Don't know the Popinjays personally but yes the lovely Kesteven brothers from Airhead apparently did do that.

imitationleather

Quote from: purlieu on May 27, 2019, 02:47:03 PM
I've seen a fair few things on Facebook about nostalgic '00s indie nights - playing Franz Ferdinand, CSS, The Gossip, The Strokes, Libertines and so on - so every generation will have its memories. The thought of it makes me shudder, but only because that stuff was largely the music I forced myself to put up in-between the '80s and '90s stuff at indie nights.

I was very much into that stuff at the time but going to a night of it now? Nooooooo!

phes

Quote from: The Culture Bunker on May 27, 2019, 04:14:50 PM
Rialto bloke can maybe take some solace that it was a bigger crowd than when same friend dragged me to see Reni do a gig around the same time. Must have been around ten, of which one was Rowetta.

On attendance disasters: Whiteout, 1995 ish. Me and two friends, along with about three other people were the only paying guests in the audience in a 400 capacity venue. They played on. It was awkward

sevendaughters

The first song that came to mind is slightly better than some of the truly awful efforts upthread but nonetheless The Nilon Bombers and their song 'Superstar' felt like a death gurgle when I saw this on The Big Breakfast at age 13.

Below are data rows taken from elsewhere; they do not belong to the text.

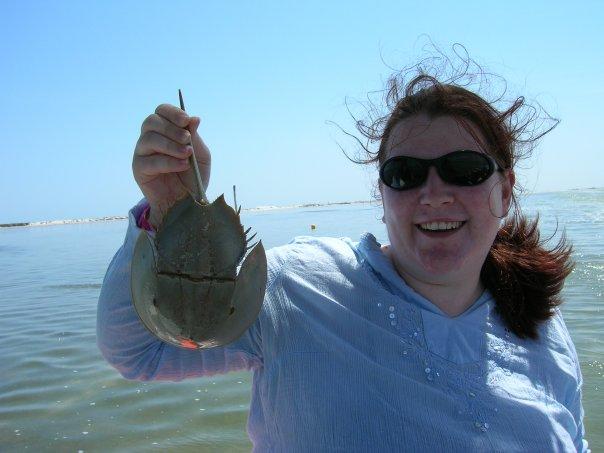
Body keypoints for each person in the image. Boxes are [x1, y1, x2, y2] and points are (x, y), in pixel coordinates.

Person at [97, 68, 589, 451]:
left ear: (505, 191)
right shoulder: (300, 286)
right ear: (382, 193)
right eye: (406, 174)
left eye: (465, 170)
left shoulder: (542, 328)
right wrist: (169, 210)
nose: (435, 193)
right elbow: (142, 352)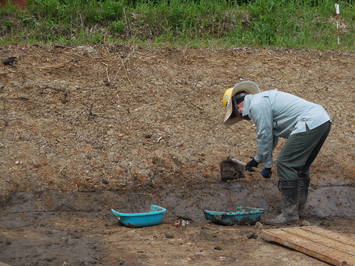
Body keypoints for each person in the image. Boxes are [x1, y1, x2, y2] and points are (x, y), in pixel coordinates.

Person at [222, 81, 331, 225]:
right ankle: (297, 213)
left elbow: (265, 134)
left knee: (286, 164)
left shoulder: (256, 105)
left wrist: (268, 166)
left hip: (309, 122)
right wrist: (257, 159)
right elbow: (272, 136)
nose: (242, 117)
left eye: (237, 114)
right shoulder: (262, 100)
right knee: (300, 168)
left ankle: (289, 215)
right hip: (322, 121)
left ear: (238, 104)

https://www.youtube.com/watch?v=VtMiwuWkU4M

ajsmith2

Quote from: sevendaughters on May 27, 2019, 05:39:28 PM
The first song that came to mind is slightly better than some of the truly awful efforts upthread but nonetheless The Nilon Bombers and their song 'Superstar' felt like a death gurgle when I saw this on The Big Breakfast at age 13.

https://www.youtube.com/watch?v=VtMiwuWkU4M

Richey Manic's collaboration with Sice of the Boo Radleys. Great song.

PaulTMA

I had a jacket with The Jam's Greatest Hits in a pocket stolen from me backstage at a Whiteout / Supernaturals gig in 1996.   That's well Britpop

Brundle-Fly

Never happened for Octopus did it? Saw them live at their album launch at Camden Underworld in 1997.  There was such a record company push on them but everybody shrugged. You'd always see piles of their digipack CD singles in the 50p bargain bin at Record & Tape Exchanges. I wouldn't say they were terrible and they had an ear for a melody but just arrived too late on the scene possibly?

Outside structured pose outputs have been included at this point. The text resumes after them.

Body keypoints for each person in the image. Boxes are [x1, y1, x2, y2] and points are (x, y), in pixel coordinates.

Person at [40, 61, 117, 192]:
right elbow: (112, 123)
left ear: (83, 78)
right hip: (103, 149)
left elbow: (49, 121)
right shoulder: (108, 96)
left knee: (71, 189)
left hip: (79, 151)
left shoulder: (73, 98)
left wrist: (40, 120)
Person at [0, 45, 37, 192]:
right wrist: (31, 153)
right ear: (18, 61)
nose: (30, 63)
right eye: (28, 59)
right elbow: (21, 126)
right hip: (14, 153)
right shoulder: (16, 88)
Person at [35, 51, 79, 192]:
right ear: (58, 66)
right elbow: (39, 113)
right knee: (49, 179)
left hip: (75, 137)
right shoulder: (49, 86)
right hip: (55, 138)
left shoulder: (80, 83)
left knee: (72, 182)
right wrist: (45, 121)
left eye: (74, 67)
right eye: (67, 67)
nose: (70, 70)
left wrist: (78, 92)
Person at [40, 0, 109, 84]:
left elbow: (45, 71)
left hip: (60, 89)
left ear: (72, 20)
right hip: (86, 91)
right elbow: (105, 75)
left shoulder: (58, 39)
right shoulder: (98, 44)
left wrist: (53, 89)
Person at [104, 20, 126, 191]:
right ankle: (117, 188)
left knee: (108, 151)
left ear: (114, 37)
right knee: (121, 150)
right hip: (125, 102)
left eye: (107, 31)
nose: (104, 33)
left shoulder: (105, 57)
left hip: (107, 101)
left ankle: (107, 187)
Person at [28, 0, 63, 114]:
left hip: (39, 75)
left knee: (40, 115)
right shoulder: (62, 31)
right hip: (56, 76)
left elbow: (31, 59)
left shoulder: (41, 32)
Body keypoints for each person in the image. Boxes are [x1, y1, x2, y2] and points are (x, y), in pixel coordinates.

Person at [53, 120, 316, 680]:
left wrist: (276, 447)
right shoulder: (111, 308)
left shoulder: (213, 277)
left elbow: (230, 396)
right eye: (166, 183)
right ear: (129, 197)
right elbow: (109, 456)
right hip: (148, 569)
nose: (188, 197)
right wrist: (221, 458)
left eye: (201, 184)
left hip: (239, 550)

https://www.youtube.com/watch?v=w2-1sW8AJp8

the science eel

No - they were Terry Bell of Terrible Terrace, Ter-i-Bel

Brundle-Fly

Just been listening to them.

Fair enough.

Icehaven

Quote from: phes on May 27, 2019, 05:13:56 PM
On attendance disasters: Whiteout, 1995 ish. Me and two friends, along with about three other people were the only paying guests in the audience in a 400 capacity venue. They played on. It was awkward

I have one, about 1998 or 9ish, also/never rans Lower, me and two friends and zero other people in The Varsity in Wolverhampton. To their credit they invited all three of us backstage afterwards, gave us free stuff (and not even any VD) and along with their manager quizzed us about what had made us come to the gig and what we liked/didn't like etc., basically focus grouped us. Went to see them again in their native Manchester a few months later and the turnout was marginally but not much better. The guitarist nicked a cigarette off me.